利爪的动作终于停住。他的身体倒了下去,戴着猫头鹰面具的头颅咕噜噜地滚远了。
阿洛特松了口气。蝙蝠侠原本猛力挥出的拳头及时收住,刺客只感到一阵风停留在他鼻尖。
“终于。”阿洛特抱怨,“我从来没遇到过这么难缠的对手。”
蝙蝠侠没有说话。他沉默着在利爪头颅旁边蹲下,扒下那张猫头鹰面具,从腰带上掏出工具扫描了利爪的面部特征。
“威廉·富兰克林,”蝙蝠侠读出简短的结果,“1979年生于米亚加尼岛,双亲不详,在爱心孤儿院中长大。八岁失踪。”资料里附带小男孩八岁以前的照片,他正灿烂地笑着,露出了缺口的牙齿。
阿洛特也看到了那张照片。他陷入了沉默。蝙蝠侠回过头,一览无余地看到刺客没有被兜帽遮住的面容,他的嘴唇紧紧地抿着,正凝视着地上睁着眼睛的头颅。
沉默依旧。蝙蝠侠为利爪合上眼,站了起来。
“我们一定要击败猫头鹰法庭。”阿洛特声音低沉。
“我们一定会击败猫头鹰法庭。”蝙蝠侠纠正。
以威廉·富兰克林的名义,哥谭公墓竖起了新碑。在夜里,刺客悄无声息地拜访此处,静默伫立。蝙蝠侠不知何时来到了他身边,他们一同沉默了许久。
“我杀过很多人,蝙蝠侠,”阿洛特忽然开口,“我认识他们中的大多数人,也知道他们的所作所为值得被杀死上千次、上万次;但也有些人我并不认识。”
蝙蝠侠转过视线,注视着他。
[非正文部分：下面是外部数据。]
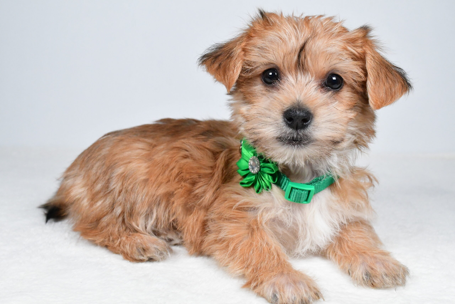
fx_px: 531
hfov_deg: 46.4
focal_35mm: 42
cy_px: 152
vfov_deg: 31.9
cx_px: 228
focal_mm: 28
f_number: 9
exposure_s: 1/1000
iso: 5000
但刺客并没有回视,只是专注地望着墓碑上的照片,仿佛他在对墓碑说话。
“我从一场场战斗中活了下来。有些时候我不认识眼前阻拦的人是谁,不知道他们是否有家庭,或者没有满建立家庭的年纪。有些时候我会对自己说这是为了世界更好,这是为了更大的利益,但每个人都知道上一个这么说话的人做了什么。”阿洛特笑了一下,但那笑意很快从他嘴角蒸发了。